Today was the final day — free entry for general walk-ins — so I went.
My targets: glasses-free 3D, and the IS03, au’s newly announced Android phone.
What ended up leaving the biggest impression, though, was something else entirely.
The three keywords that defined the show floor for me:
· Smart Grid
· 3D
· Eco-[everything]
Smart Grid: An electrical grid that uses AI and communication-enabled metering equipment to automatically balance supply and demand, reducing energy use and costs while improving reliability and transparency. (Source: Wikipedia)
————————————————
■ Sony
All-in on 3D. A massive 3D LED screen — reportedly 21.7m wide × 4.8m tall.
The waterfall footage displayed on it created a genuine sense of presence, like being there.
Like watching Avatar on an IMAX screen.
Among the manufacturers pushing 3D, Sony left the strongest impression.
■ Sharp
Three main exhibits:
· Four-primary-color Quattron display — demonstrated richer color depth vs. standard three-primary TVs.
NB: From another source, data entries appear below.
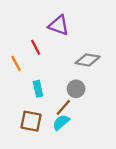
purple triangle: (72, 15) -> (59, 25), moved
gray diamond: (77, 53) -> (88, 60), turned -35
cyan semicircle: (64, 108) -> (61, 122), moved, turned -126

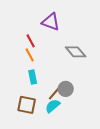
gray diamond: (88, 60) -> (76, 52), turned 40
orange line: (16, 63) -> (30, 55), moved
gray circle: (76, 89) -> (66, 89), moved

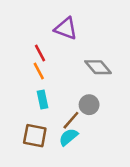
gray circle: (66, 89) -> (89, 105), moved

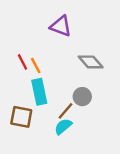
red line: (40, 53) -> (23, 62), moved
cyan rectangle: (43, 100) -> (39, 92), size x1.5
brown square: (35, 136) -> (21, 117), moved

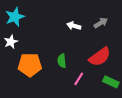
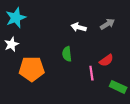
red semicircle: (100, 57) -> (106, 60), size x0.6
green semicircle: (62, 61) -> (67, 54), moved
pink line: (79, 79) -> (91, 73), moved, turned -40

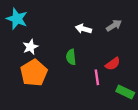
cyan star: (16, 18) -> (17, 19), turned -30
white star: (11, 44) -> (30, 47), moved
orange pentagon: (32, 69) -> (34, 73), turned -30

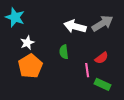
gray arrow: (114, 25) -> (102, 23), size x1.5
white arrow: (83, 29) -> (75, 26), size x1.5
green rectangle: (125, 92) -> (102, 84), moved

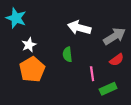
gray arrow: (102, 23) -> (115, 36), moved
red semicircle: (101, 58) -> (117, 60), moved
green rectangle: (102, 84) -> (108, 89), turned -49

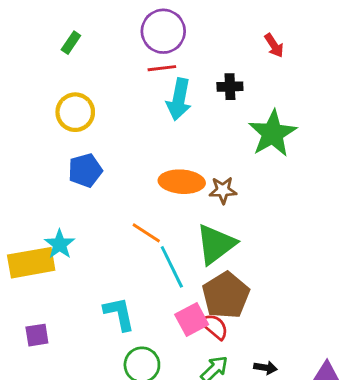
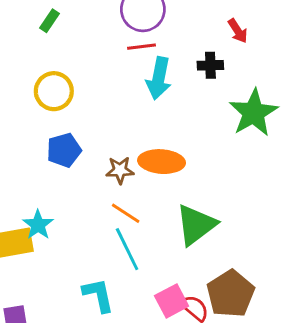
red arrow: (274, 45) -> (238, 31), moved
brown star: (223, 190) -> (120, 170), moved
cyan line: (172, 267) -> (127, 249), moved
brown pentagon: (226, 295) -> (231, 294), moved

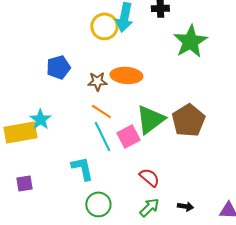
yellow circle: (54, 91) -> (104, 26), moved
brown pentagon: (231, 294) -> (188, 120), moved
pink square: (172, 301) -> (128, 136), moved

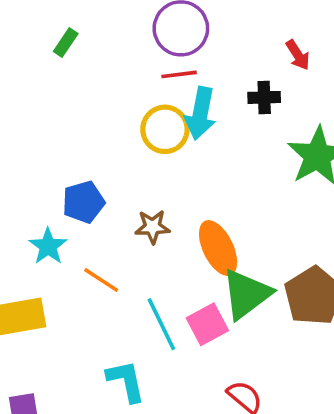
orange ellipse: (126, 75) -> (218, 248), moved, turned 60
orange line: (101, 111) -> (101, 280), moved
cyan star: (40, 119) -> (48, 246), moved

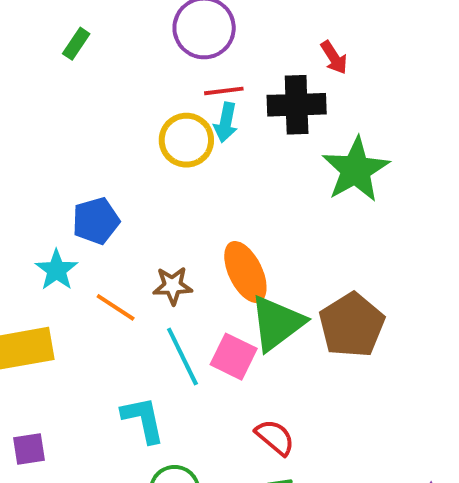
red line: (179, 74) -> (224, 91), moved
black cross: (264, 97) -> (297, 105), size x1.6
cyan arrow: (200, 113) -> (226, 122), size x0.7
brown star: (153, 227) -> (173, 286), moved
pink square: (207, 324) -> (234, 357), turned -36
You can feel the difference side-by-side, though it wasn’t dramatic enough to feel like a must-have.
· 3D TV
· Android device GARAPAGOS — some connection to au’s IS03? Personally more interested in the IS03.
■ Mitsubishi
Once led the PC LCD monitor field in my view, but recently competitors have caught up and it felt a bit undistinguished this year.
■ Fujitsu
A 1/1000th-scale physical model of the K supercomputer — recently shipped — was on display and running. (Apologies, forgot to take a photo.)
You could experience wing airflow simulation in real time.
The simulation was genuine, but I honestly couldn’t tell how impressive the hardware behind it was.
The IS03 I’d come to see was drawing a 30-minute-plus queue — I gave up.
Toshiba’s glasses-free 3D TV was shown during a presentation, but at 20 inches it was too small to really experience properly.
—————————–
I did get a look at what the next one to two years might bring.
But I felt a decline in the kind of “dream product” feeling I remembered from childhood tech expos.
Is it because the world has matured? Or because recession means ideas exist but budgets don’t allow them to move forward? I’m not sure.
I came home with that lingering question.
On a separate note: there were people who seemed to be primarily photographing the booth attendants. I’d never seen that at an event like this before.